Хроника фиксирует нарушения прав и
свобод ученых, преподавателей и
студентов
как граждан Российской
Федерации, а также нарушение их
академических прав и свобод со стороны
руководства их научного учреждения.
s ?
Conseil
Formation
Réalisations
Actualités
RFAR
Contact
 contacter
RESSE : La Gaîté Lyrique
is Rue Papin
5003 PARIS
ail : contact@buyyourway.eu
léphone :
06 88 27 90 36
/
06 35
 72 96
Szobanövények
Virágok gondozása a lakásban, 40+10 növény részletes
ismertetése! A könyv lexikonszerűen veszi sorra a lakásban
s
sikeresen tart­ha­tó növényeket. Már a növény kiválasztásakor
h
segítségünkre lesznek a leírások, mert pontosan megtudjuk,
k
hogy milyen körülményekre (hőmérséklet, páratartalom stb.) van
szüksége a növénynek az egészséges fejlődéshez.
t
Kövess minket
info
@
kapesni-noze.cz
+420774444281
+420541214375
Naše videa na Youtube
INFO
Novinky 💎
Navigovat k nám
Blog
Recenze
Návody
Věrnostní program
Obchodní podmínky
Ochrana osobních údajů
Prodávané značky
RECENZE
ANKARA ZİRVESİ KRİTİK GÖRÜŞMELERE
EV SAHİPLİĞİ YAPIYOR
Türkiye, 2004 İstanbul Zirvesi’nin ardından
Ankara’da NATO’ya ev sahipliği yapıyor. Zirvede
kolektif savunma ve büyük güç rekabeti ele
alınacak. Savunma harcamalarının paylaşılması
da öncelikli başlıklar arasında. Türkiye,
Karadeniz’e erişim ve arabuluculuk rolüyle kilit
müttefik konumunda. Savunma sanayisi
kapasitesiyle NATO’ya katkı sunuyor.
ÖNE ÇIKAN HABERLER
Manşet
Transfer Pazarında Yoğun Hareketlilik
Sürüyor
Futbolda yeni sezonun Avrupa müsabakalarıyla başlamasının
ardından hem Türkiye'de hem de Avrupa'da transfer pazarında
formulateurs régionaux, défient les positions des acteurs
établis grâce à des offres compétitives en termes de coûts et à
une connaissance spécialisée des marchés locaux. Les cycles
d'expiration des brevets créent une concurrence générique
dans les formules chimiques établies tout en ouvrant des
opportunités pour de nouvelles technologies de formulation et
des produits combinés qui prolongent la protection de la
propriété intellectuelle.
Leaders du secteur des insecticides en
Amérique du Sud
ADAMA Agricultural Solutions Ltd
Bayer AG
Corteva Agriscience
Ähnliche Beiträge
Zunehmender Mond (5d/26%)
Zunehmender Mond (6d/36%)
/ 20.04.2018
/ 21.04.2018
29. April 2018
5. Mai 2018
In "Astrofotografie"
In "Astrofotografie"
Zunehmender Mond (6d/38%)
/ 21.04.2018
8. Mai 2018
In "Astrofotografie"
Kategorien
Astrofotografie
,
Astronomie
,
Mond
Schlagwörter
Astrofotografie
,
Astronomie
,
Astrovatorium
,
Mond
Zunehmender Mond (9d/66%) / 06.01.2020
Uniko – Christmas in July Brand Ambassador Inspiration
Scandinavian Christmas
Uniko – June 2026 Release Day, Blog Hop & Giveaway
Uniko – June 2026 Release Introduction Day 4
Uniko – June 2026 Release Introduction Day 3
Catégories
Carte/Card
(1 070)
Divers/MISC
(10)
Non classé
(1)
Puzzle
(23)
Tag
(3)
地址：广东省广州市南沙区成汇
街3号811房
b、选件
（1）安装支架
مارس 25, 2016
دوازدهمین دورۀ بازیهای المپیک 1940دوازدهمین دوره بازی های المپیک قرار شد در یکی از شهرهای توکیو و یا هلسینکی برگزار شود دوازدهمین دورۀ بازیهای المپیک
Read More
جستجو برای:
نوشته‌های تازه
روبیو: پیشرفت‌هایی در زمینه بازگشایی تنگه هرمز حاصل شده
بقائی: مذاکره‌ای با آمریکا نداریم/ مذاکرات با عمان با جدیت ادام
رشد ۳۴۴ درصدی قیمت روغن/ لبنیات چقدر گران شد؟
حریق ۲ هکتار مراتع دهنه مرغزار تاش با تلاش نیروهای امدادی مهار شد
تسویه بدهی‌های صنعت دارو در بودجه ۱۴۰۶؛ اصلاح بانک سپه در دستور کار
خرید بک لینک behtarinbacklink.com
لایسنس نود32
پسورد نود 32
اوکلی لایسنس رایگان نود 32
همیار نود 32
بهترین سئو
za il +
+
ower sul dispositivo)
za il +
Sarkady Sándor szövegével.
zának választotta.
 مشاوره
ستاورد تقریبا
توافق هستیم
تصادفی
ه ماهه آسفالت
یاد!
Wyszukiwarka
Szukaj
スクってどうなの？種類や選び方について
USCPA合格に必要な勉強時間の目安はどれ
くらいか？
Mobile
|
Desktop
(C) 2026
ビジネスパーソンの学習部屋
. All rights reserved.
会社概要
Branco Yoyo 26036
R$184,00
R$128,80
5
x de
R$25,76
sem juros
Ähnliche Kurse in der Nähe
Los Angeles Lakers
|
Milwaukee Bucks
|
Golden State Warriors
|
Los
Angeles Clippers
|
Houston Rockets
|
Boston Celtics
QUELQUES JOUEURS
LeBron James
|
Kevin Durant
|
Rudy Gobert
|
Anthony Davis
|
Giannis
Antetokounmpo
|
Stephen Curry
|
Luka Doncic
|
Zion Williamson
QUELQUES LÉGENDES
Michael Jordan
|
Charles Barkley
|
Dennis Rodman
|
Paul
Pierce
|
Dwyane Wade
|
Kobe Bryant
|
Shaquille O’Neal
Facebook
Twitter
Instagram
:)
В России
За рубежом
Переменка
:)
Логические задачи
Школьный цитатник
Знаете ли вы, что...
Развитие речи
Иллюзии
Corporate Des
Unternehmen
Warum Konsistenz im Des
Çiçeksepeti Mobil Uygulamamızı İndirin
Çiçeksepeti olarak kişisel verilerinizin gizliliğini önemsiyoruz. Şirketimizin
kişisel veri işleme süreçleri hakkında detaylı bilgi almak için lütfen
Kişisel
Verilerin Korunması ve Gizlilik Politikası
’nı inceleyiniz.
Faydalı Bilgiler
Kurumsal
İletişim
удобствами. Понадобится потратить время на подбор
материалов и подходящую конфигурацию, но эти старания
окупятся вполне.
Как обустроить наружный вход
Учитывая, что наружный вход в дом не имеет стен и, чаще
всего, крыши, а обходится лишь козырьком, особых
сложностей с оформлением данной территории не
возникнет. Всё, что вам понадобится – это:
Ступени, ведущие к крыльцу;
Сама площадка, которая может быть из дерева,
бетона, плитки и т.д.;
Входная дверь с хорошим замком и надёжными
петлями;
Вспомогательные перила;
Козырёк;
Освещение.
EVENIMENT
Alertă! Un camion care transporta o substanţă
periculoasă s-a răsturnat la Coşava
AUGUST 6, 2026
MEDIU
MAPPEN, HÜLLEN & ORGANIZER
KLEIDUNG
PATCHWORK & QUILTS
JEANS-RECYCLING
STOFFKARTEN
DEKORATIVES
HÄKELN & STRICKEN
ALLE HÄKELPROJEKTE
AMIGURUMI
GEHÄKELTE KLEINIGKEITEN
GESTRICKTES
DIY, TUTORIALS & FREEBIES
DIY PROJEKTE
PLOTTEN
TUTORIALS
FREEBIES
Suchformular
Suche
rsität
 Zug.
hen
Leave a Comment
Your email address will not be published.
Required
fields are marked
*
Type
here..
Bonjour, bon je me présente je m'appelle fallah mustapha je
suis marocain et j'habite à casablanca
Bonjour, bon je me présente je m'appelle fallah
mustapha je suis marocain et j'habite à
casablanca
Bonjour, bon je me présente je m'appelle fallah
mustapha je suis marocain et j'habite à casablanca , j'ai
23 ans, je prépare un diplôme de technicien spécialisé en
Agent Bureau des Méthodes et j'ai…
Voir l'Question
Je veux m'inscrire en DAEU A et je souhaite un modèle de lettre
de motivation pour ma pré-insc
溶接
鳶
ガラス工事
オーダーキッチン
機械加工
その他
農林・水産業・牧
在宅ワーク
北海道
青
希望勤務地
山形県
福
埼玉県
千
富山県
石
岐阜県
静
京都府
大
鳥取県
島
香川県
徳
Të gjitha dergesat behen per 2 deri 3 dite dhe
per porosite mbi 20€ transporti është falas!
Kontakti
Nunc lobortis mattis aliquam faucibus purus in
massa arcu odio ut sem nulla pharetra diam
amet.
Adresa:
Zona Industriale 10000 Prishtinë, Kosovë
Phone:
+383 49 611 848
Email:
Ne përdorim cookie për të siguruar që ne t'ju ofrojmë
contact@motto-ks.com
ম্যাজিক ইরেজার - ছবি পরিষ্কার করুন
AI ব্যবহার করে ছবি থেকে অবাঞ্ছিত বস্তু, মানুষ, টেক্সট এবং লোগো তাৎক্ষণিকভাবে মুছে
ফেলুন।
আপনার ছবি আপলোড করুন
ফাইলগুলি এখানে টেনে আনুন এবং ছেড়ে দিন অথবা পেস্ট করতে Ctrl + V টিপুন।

++++++

YOUR GOAL. All lines of the records above that carry the word "Avrupa" should be listed.

SOLUTION TO THIS TASK.
Futbolda yeni sezonun Avrupa müsabakalarıyla başlamasının
ardından hem Türkiye'de hem de Avrupa'da transfer pazarında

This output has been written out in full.